On 13 July, Moscow City District Court concluded the trial of five Chechen-born men accused of murdering Russian opposition politician Boris Nemtsov. All were found guilty and sentenced to 11–19 years in prison.

According to Russian state news agency RIA Novosti, Zaur Dadayev, the direct executor of the murder, received the longest term. He was sentenced to 20 years in prison in a maximum security penal colony. The Prosecutor’s Office had demanded a life sentence for him. He has also been deprived of his military rank and order of courage, which he received for his service in the Sever battalion of Russia’s Interior Ministry.

Other members of the group — Anzor and Shadid Gubashev, Temirlan Eskerkhanov, and Khamzat Bakhayev, were also found guilty. The court ruled that they followed the politician and provided transport to the killer. They were sentenced to 11, 14, 16, and 19 years in prison respectively.

Another suspect, Beslan Shavanov, was killed in Grozny several days after Nemtsov’s murder. According to the official version of events, he blew himself up with a grenade after security forces surrounded him.
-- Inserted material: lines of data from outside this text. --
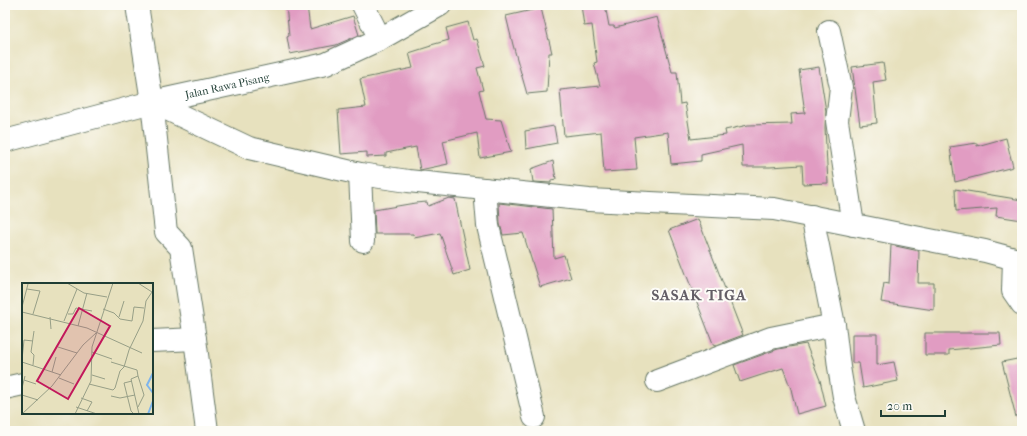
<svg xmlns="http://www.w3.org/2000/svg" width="1027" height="436" font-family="'IM FELL French Canon',serif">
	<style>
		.building { fill: #e19cc2 }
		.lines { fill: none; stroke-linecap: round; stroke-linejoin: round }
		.minor-casing { stroke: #657664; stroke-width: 24 }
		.minor { stroke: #fff; stroke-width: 22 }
		.labels { text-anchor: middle; stroke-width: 4; stroke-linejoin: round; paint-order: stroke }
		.street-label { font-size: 11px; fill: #1f3d34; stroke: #fdfcf7 }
		.district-label { font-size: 15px; font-weight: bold; letter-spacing: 1px; fill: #635e66; stroke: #fdfcf7 }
		.inset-river { fill: none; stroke: #7eb5ed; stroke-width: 2 }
		.inset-road { fill: none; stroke: #979f87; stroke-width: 1 }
		.view { fill: #c2185b; fill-opacity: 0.15; stroke: #c2185b; stroke-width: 2 }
		.inset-edge { fill: none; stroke: #1f3d34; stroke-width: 2 }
	</style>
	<rect width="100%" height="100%" fill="#fdfcf7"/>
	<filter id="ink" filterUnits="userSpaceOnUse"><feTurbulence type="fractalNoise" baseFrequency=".025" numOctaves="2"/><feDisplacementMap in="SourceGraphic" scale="8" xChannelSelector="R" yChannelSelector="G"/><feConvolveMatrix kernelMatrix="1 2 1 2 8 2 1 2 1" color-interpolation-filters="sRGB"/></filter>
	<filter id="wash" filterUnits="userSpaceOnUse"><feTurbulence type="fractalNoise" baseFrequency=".012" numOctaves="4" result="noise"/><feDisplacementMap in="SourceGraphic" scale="16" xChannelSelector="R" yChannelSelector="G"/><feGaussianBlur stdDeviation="0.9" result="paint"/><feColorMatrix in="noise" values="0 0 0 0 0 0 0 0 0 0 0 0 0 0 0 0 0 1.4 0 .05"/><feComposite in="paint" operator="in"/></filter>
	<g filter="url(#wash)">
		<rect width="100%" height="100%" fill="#e7e1be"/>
		<g id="blocks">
			<g class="building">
				<path d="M286,5h21l3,24 43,-13 6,19 -23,10 -46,9 -3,-17 2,-1z"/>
				<path d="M581,5h24l4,21h5l1,2 42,-11 15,55h5l3,32 5,-1 6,36 35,-4 -1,-5 23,-5 44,-1 -1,-10 14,-1 -6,-43 20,-3 7,44 -1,17 3,55 -25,1 -1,-19 -32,2h-27l-1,-22 -41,9v7l-30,3 -3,-32 -34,5 3,33 -33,2 -3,-40 -37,4 -4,-46 40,-4 -6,-23 3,-1 -5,-37 -8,1z"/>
				<path d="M541,8l11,45h-3l-2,39 -20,2 -14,-49 -7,-29z"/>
				<path d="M468,22l5,18 4,-1 8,27 -8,2 6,22 -4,1 7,28 15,1 10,32 -31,6 -3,-25 -34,8 5,23 -28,6 -4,-23 -30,6v3l-19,1v-5l-26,2 -3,-44 28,-3 -6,-28 53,-11 -4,-15 22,-7v-1l18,-5 -3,-12z"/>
				<path d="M883,63l3,17 -13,2 4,41 -17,2 -8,-58z"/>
				<path d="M554,126l3,17 -31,6 -1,-18z"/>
				<path d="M1006,138l7,29 -58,15 -5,-35 27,-4v3z"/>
				<path d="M553,161l3,18 -5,1v3l-18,-1 -2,-13z"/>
				<path d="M955,189l67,11v20l-26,-4 1,-8 -41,3z"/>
				<path d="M449,198l6,1 15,71 -16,5 -14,-42 -26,5 -1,-4h-38l-1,-24 41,-7 12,-1 1,4z"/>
				<path d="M499,203l53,6 2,49 10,-3 7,23 -31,9 -17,-54 -20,2 -3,-11z"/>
				<path d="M698,219l45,116 -29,11 -45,-116z"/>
				<path d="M891,245l28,6 -1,32h16v27l-53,-8 3,-19 5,1z"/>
				<path d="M925,333h75l1,12 -52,5v5h-24z"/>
				<path d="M852,334h25v31l17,-3 4,19 -35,7 -4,-25h-7z"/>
				<path d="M806,344l14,36 6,26 -29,8 -6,-25 -8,-21 -43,14 -6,-17 44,-16z"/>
				<path d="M1022,358v58l-6,1 -14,-55z"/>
			</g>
		</g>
	</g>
	<g filter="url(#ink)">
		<use href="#blocks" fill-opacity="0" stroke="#657664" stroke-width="1"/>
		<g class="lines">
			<g class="minor-casing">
				<g id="minor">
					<path d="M137,5l15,97 14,130 15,16 14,91 12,92"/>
					<path d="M363,5l17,34"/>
					<path d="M829,31l12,56 -4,34 16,104"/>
					<path d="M152,102l97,46 111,26 48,7 181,19 185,9 211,42 37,10"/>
					<path id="s1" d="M5,141l147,-39 174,-38 54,-25 60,-34"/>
					<path d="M360,174l3,67"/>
					<path d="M485,189l3,37 46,191"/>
					<path d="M812,216l22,109 5,42 5,30 10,34"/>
					<path d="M1014,259l-1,32 9,13"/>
					<path d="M152,341l43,-2"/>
					<path d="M657,381l114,-43 63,-13"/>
					<path d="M5,388l18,-4"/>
				</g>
			</g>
			<use href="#minor" class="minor"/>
		</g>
	</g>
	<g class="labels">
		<g class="street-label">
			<text dy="4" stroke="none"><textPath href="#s1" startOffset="229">Jalan Rawa Pisang</textPath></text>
		</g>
		<g class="district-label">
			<text x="699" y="300">SASAK TIGA</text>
		</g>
	</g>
	<g transform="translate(22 283)">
		<rect width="131" height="131" fill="#e7e1be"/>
		<path class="inset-river" d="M131,90l-6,12 6,8M126,131l5,-13"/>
		<path class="inset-road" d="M45,0l17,10 23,4M5,6l13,2 -7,23M0,24l6,-23M81,26l11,4 6,6 12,2 2,-14 10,1M0,29l65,16 55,25M46,31h5l3,-6 16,3M28,34l1,12M97,34l5,-16M42,38l13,-32M56,43l9,-33M36,64l19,6M70,69l20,7M0,77l2,-20 9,1M0,79l39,13M89,79l26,8 1,6M11,82l1,-10 -3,-3 3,-21M30,89l4,-15M70,92l13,4M37,95l15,6M2,97l12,4M110,98l-8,2 7,28 3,3M67,101l24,6 2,-2 5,-17 4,-4 5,-17 14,-29 3,-20 6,-9 -14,-9M0,105l3,-12M0,112l16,5M89,113l9,2 15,-3M59,115l11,4 -5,9M54,124l21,7M116,124l6,-12 -6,-19 -7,3 8,35M0,131l30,-28 31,-41 13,-12M53,131l16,-33 1,-34 21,-64"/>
		<path class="view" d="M57,25l31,18 -42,73 -31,-18z"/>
		<rect width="131" height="131" class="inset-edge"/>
	</g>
	<rect width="1027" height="436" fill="none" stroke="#fdfcf7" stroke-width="20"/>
	<path d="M881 410v6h64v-6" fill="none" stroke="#1f3d34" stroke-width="2"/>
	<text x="887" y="410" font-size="12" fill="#1f3d34" stroke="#fdfcf7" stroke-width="3" paint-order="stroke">20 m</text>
</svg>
The Sever Battalion command stated that Shavanov had resigned from service shortly before the incident.

The court also imposed fines of ₽100,000 ($1,700) on each of the convicts.
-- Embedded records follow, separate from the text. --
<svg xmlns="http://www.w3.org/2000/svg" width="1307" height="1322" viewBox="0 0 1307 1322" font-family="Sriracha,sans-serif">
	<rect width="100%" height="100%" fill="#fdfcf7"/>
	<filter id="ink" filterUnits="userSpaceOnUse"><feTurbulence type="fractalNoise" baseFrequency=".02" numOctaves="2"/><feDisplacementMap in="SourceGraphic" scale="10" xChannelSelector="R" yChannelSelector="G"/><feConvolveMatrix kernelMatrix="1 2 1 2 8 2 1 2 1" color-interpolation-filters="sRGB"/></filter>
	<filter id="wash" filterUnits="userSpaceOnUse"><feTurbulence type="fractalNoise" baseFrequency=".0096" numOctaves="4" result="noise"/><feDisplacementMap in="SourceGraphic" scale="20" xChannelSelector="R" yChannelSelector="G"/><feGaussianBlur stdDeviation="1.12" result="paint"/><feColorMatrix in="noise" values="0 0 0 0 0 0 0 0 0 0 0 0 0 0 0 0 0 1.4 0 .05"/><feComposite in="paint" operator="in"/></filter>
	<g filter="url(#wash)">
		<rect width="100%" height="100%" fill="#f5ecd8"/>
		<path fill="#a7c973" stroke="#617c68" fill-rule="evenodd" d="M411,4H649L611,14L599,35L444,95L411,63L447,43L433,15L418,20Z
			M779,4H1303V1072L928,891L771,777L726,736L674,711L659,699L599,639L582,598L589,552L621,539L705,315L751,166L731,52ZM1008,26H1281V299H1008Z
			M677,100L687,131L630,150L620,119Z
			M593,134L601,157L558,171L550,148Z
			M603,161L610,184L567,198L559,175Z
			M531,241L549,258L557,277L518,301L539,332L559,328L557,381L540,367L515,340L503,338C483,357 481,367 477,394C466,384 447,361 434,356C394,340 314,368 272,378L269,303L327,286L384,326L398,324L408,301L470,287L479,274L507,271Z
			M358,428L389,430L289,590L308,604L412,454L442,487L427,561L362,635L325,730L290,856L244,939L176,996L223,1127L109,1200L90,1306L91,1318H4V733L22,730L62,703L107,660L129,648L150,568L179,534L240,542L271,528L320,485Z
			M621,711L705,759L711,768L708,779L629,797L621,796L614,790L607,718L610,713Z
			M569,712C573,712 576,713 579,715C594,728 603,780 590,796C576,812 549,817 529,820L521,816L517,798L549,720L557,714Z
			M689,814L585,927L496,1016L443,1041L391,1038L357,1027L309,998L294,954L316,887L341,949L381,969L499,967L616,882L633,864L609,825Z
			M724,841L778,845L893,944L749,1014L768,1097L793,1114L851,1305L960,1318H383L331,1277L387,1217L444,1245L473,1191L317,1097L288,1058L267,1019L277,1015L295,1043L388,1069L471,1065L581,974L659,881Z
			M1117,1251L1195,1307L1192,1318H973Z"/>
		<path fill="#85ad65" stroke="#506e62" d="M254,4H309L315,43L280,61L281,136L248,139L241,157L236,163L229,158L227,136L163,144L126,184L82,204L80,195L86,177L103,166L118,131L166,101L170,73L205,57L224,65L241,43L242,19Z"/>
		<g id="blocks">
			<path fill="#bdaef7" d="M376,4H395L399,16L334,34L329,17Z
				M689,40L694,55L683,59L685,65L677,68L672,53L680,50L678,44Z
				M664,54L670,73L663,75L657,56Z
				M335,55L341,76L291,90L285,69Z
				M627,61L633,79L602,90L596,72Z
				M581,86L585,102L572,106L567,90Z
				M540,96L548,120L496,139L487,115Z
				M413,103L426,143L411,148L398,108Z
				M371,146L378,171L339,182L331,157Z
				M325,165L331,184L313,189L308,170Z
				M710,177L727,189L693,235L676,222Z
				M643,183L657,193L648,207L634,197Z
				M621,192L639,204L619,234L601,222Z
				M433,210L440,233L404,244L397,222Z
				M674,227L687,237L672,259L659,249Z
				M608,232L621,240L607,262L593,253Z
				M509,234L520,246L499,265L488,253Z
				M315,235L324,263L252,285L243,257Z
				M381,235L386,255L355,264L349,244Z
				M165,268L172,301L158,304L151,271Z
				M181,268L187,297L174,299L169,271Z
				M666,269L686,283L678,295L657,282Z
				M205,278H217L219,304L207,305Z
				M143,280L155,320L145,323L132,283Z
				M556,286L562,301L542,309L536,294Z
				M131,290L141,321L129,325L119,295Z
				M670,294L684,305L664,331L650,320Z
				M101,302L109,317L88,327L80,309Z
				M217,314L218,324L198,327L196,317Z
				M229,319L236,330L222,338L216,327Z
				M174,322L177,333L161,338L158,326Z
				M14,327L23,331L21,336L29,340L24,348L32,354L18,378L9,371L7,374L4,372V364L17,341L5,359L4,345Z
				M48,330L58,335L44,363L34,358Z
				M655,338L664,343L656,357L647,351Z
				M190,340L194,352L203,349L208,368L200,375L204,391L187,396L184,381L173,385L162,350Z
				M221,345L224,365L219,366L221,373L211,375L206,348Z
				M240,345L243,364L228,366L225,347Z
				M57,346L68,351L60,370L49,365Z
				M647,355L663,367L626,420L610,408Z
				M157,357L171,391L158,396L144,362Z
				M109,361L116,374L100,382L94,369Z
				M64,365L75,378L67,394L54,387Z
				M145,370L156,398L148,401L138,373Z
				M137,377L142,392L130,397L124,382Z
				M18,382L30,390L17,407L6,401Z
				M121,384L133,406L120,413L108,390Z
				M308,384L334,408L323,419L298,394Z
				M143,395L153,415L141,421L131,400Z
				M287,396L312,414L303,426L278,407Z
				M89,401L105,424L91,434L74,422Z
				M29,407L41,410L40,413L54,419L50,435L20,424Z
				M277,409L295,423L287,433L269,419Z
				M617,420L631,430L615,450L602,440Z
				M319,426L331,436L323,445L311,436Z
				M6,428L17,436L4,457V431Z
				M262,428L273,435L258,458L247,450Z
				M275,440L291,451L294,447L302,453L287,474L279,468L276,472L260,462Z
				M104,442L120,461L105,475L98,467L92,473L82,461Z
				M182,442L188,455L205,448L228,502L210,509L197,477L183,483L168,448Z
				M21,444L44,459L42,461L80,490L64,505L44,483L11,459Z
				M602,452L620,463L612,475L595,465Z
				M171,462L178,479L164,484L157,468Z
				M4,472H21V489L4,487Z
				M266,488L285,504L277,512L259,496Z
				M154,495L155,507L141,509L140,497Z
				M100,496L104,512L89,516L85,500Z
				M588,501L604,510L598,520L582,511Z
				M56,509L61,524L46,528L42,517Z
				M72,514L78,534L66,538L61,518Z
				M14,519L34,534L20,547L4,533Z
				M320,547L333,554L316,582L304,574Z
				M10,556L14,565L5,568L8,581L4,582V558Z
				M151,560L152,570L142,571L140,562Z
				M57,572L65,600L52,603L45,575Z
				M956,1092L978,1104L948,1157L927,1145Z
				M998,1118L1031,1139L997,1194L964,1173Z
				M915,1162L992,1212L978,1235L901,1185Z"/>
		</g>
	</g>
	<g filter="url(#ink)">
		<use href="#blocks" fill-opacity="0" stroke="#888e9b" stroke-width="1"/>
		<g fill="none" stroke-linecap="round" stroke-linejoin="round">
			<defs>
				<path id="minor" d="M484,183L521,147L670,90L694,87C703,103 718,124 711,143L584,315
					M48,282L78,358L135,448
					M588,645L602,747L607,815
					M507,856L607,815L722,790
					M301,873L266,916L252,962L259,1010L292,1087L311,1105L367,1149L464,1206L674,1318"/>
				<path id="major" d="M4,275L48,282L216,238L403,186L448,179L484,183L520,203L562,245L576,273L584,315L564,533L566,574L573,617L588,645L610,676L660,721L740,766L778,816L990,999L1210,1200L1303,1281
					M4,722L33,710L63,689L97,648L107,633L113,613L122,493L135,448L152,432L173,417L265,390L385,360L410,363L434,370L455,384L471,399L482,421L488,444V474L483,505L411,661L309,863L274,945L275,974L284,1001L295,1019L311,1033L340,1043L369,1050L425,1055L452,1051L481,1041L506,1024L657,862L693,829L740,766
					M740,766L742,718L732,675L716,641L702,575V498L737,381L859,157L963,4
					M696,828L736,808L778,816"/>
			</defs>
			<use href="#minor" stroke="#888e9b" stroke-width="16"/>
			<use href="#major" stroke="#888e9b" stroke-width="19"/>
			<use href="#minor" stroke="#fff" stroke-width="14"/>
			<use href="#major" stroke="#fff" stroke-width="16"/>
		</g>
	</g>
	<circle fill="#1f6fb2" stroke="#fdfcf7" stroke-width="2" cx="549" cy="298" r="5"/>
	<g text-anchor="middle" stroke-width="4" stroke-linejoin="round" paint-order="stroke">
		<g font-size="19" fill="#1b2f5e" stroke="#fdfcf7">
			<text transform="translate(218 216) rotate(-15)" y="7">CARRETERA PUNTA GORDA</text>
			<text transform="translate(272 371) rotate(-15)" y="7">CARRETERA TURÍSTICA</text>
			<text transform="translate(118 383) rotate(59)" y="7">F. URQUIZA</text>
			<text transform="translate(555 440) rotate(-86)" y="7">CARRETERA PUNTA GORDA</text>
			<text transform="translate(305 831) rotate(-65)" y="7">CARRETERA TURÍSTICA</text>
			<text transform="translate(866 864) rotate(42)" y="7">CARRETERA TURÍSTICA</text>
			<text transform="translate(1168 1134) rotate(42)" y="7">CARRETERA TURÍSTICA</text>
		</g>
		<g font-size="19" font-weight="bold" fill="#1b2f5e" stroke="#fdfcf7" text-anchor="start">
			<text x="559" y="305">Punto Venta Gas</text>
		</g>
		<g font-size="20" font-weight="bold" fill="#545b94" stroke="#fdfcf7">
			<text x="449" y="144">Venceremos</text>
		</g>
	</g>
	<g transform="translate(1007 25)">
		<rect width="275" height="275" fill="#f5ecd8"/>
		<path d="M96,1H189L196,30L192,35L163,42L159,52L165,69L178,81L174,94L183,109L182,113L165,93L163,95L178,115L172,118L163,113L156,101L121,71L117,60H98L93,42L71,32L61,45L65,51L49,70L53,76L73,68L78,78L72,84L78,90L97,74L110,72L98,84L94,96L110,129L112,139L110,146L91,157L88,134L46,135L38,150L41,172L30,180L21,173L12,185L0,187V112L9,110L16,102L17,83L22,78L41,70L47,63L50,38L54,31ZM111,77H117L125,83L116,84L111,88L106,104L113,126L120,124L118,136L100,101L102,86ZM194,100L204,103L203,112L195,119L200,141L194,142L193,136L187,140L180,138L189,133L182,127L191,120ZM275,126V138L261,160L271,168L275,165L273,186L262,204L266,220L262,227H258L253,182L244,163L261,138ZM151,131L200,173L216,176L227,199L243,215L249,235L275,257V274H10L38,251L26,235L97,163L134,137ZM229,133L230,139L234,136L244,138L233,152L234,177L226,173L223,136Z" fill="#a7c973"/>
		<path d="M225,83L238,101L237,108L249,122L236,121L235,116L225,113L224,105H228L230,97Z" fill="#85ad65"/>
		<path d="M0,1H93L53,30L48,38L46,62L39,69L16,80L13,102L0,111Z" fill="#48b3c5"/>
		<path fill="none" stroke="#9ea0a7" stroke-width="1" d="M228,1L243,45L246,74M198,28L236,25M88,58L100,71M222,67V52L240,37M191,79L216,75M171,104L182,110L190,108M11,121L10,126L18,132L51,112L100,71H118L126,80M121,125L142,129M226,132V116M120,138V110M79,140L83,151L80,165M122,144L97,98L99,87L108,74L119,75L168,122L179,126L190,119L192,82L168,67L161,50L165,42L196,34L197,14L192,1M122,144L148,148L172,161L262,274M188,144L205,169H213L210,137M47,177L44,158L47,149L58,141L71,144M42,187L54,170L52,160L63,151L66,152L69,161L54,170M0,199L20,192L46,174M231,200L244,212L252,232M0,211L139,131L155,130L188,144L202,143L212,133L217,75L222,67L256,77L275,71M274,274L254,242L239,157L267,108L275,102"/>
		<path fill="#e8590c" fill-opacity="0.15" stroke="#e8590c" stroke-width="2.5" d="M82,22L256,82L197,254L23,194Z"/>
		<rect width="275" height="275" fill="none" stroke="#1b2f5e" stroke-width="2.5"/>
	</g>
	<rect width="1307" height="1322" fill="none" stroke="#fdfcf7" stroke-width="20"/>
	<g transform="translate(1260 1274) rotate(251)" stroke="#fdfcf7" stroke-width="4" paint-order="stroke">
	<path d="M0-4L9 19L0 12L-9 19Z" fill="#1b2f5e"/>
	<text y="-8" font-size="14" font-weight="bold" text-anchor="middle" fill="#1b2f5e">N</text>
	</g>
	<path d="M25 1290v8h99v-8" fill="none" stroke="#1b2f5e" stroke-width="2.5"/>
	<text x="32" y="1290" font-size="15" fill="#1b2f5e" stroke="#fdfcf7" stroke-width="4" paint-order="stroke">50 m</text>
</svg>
Boris Nemtsov, who was in strict opposition to the current Russian leadership, was shot dead on the Bolshoy Moskvoretsky Bridge in Moscow, several hundred metres from the Kremlin, on the night of 28 February 2015. Shortly before his murder, Nemtsov stated that he was in fear for his life, which was confirmed by the editor-in-chief of the radio Ekho Moskvy, Aleksey Venediktov.